[Extracted data entries]

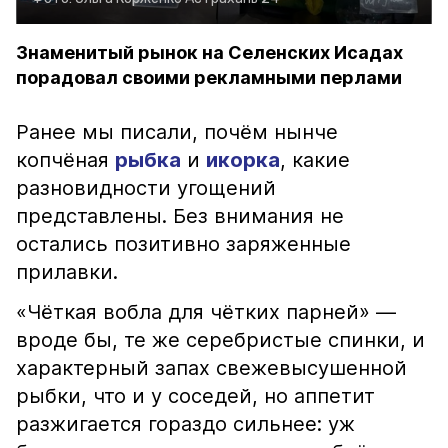
Знаменитый рынок на Селенских Исадах
порадовал своими рекламными перлами
Ранее мы писали, почём нынче
копчёная
рыбка
и
икорка
, какие
разновидности угощений
представлены. Без внимания не
остались позитивно заряженные
прилавки.
«Чёткая вобла для чётких парней» —
вроде бы, те же серебристые спинки, и
характерный запах свежевысушенной
рыбки, что и у соседей, но аппетит
разжигается гораздо сильнее: уж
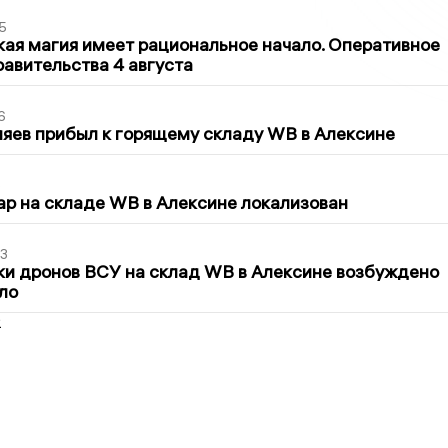
5
кая магия имеет рациональное начало. Оперативное
авительства 4 августа
6
яев прибыл к горящему складу WB в Алексине
5
р на складе WB в Алексине локализован
3
ки дронов ВСУ на склад WB в Алексине возбуждено
ло
2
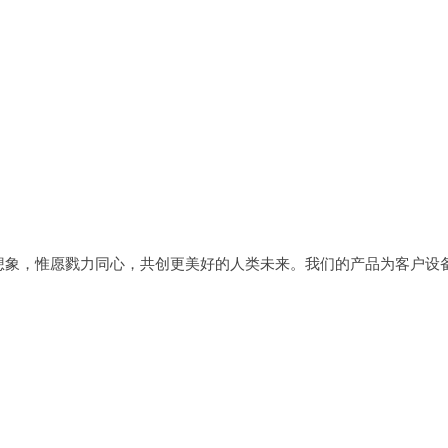
想象，惟愿戮力同心，共创更美好的人类未来。我们的产品为客户设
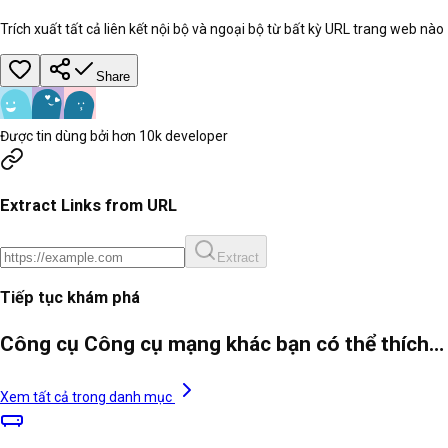
Trích xuất tất cả liên kết nội bộ và ngoại bộ từ bất kỳ URL trang web nào
Share
Được tin dùng bởi hơn 10k developer
Extract Links from URL
Extract
Tiếp tục khám phá
Công cụ Công cụ mạng khác bạn có thể thích…
Xem tất cả trong danh mục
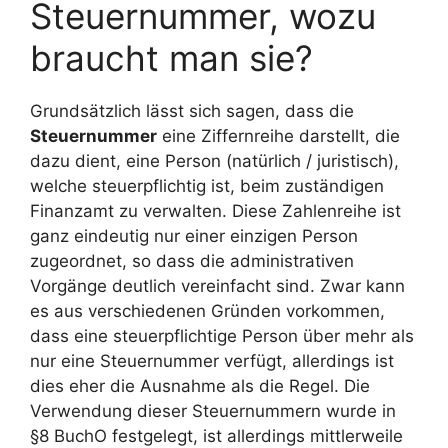
Steuernummer, wozu
braucht man sie?
Grundsätzlich lässt sich sagen, dass die
Steuernummer
eine Ziffernreihe darstellt, die
dazu dient, eine Person (natürlich / juristisch),
welche steuerpflichtig ist, beim zuständigen
Finanzamt zu verwalten. Diese Zahlenreihe ist
ganz eindeutig nur einer einzigen Person
zugeordnet, so dass die administrativen
Vorgänge deutlich vereinfacht sind. Zwar kann
es aus verschiedenen Gründen vorkommen,
dass eine steuerpflichtige Person über mehr als
nur eine Steuernummer verfügt, allerdings ist
dies eher die Ausnahme als die Regel. Die
Verwendung dieser Steuernummern wurde in
§8 BuchO festgelegt, ist allerdings mittlerweile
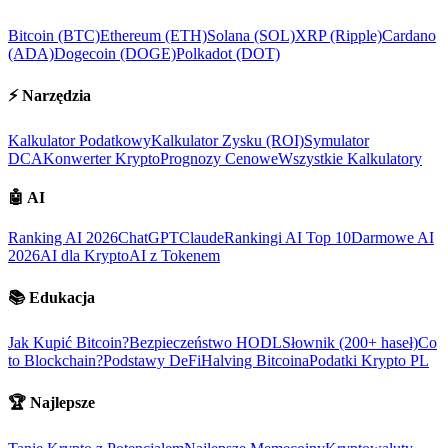
Bitcoin (BTC)
Ethereum (ETH)
Solana (SOL)
XRP (Ripple)
Cardano
(ADA)
Dogecoin (DOGE)
Polkadot (DOT)
⚡
Narzędzia
Kalkulator Podatkowy
Kalkulator Zysku (ROI)
Symulator
DCA
Konwerter Krypto
Prognozy Cenowe
Wszystkie Kalkulatory
🤖
AI
Ranking AI 2026
ChatGPT
Claude
Rankingi AI Top 10
Darmowe AI
2026
AI dla Krypto
AI z Tokenem
📚
Edukacja
Jak Kupić Bitcoin?
Bezpieczeństwo HODL
Słownik (200+ haseł)
Co
to Blockchain?
Podstawy DeFi
Halving Bitcoina
Podatki Krypto PL
🏆
Najlepsze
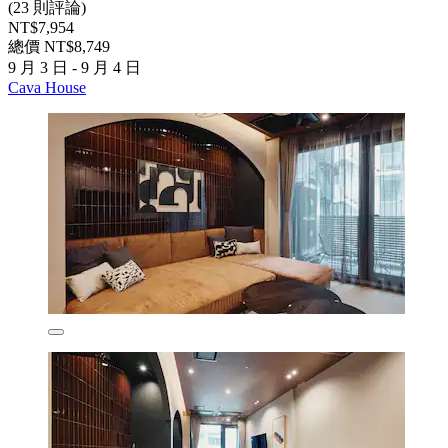
(23 則評論)
NT$7,954
總價 NT$8,749
9 月 3 日 - 9 月 4 日
Cava House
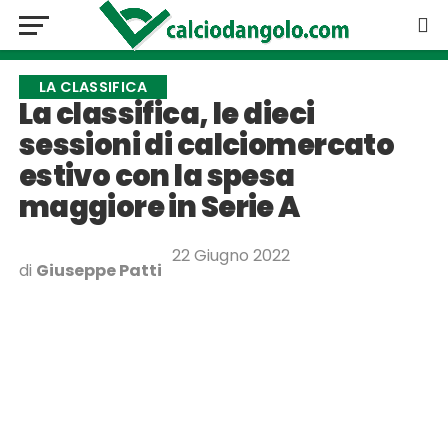
LA CLASSIFICA
La classifica, le dieci
sessioni di calciomercato
estivo con la spesa
maggiore in Serie A
22 Giugno 2022
di
Giuseppe Patti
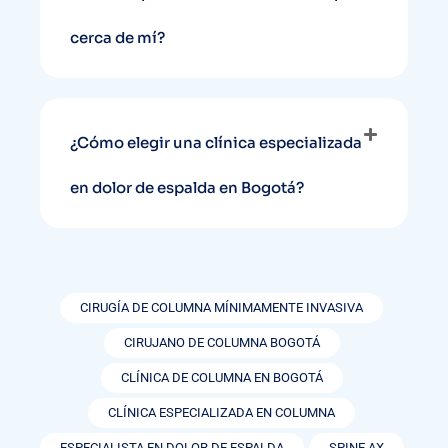
cerca de mí?
¿Cómo elegir una clínica especializada
en dolor de espalda en Bogotá?
CIRUGÍA DE COLUMNA MÍNIMAMENTE INVASIVA
CIRUJANO DE COLUMNA BOGOTÁ
CLÍNICA DE COLUMNA EN BOGOTÁ
CLÍNICA ESPECIALIZADA EN COLUMNA
ESPECIALISTA EN DOLOR DE ESPALDA
SPINE AX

- _Task to complete_: Write out all the entries word for word, but skip any images.

- _Expected answer_:
Знаменитый рынок на Селенских Исадах
порадовал своими рекламными перлами
Ранее мы писали, почём нынче
копчёная
рыбка
и
икорка
, какие
разновидности угощений
представлены. Без внимания не
остались позитивно заряженные
прилавки.
«Чёткая вобла для чётких парней» —
вроде бы, те же серебристые спинки, и
характерный запах свежевысушенной
рыбки, что и у соседей, но аппетит
разжигается гораздо сильнее: уж
5
кая магия имеет рациональное начало. Оперативное
авительства 4 августа
6
яев прибыл к горящему складу WB в Алексине
5
р на складе WB в Алексине локализован
3
ки дронов ВСУ на склад WB в Алексине возбуждено
ло
2
想象，惟愿戮力同心，共创更美好的人类未来。我们的产品为客户设
Trích xuất tất cả liên kết nội bộ và ngoại bộ từ bất kỳ URL trang web nào
Share
Được tin dùng bởi hơn 10k developer
Extract Links from URL
Extract
Tiếp tục khám phá
Công cụ Công cụ mạng khác bạn có thể thích…
Xem tất cả trong danh mục
Steuernummer, wozu
braucht man sie?
Grundsätzlich lässt sich sagen, dass die
Steuernummer
eine Ziffernreihe darstellt, die
dazu dient, eine Person (natürlich / juristisch),
welche steuerpflichtig ist, beim zuständigen
Finanzamt zu verwalten. Diese Zahlenreihe ist
ganz eindeutig nur einer einzigen Person
zugeordnet, so dass die administrativen
Vorgänge deutlich vereinfacht sind. Zwar kann
es aus verschiedenen Gründen vorkommen,
dass eine steuerpflichtige Person über mehr als
nur eine Steuernummer verfügt, allerdings ist
dies eher die Ausnahme als die Regel. Die
Verwendung dieser Steuernummern wurde in
§8 BuchO festgelegt, ist allerdings mittlerweile
Bitcoin (BTC)
Ethereum (ETH)
Solana (SOL)
XRP (Ripple)
Cardano
(ADA)
Dogecoin (DOGE)
Polkadot (DOT)
⚡
Narzędzia
Kalkulator Podatkowy
Kalkulator Zysku (ROI)
Symulator
DCA
Konwerter Krypto
Prognozy Cenowe
Wszystkie Kalkulatory
🤖
AI
Ranking AI 2026
ChatGPT
Claude
Rankingi AI Top 10
Darmowe AI
2026
AI dla Krypto
AI z Tokenem
📚
Edukacja
Jak Kupić Bitcoin?
Bezpieczeństwo HODL
Słownik (200+ haseł)
Co
to Blockchain?
Podstawy DeFi
Halving Bitcoina
Podatki Krypto PL
🏆
Najlepsze
(23 則評論)
NT$7,954
總價 NT$8,749
9 月 3 日 - 9 月 4 日
Cava House
LA CLASSIFICA
La classifica, le dieci
sessioni di calciomercato
estivo con la spesa
maggiore in Serie A
22 Giugno 2022
di
Giuseppe Patti
cerca de mí?
¿Cómo elegir una clínica especializada
en dolor de espalda en Bogotá?
CIRUGÍA DE COLUMNA MÍNIMAMENTE INVASIVA
CIRUJANO DE COLUMNA BOGOTÁ
CLÍNICA DE COLUMNA EN BOGOTÁ
CLÍNICA ESPECIALIZADA EN COLUMNA
ESPECIALISTA EN DOLOR DE ESPALDA
SPINE AX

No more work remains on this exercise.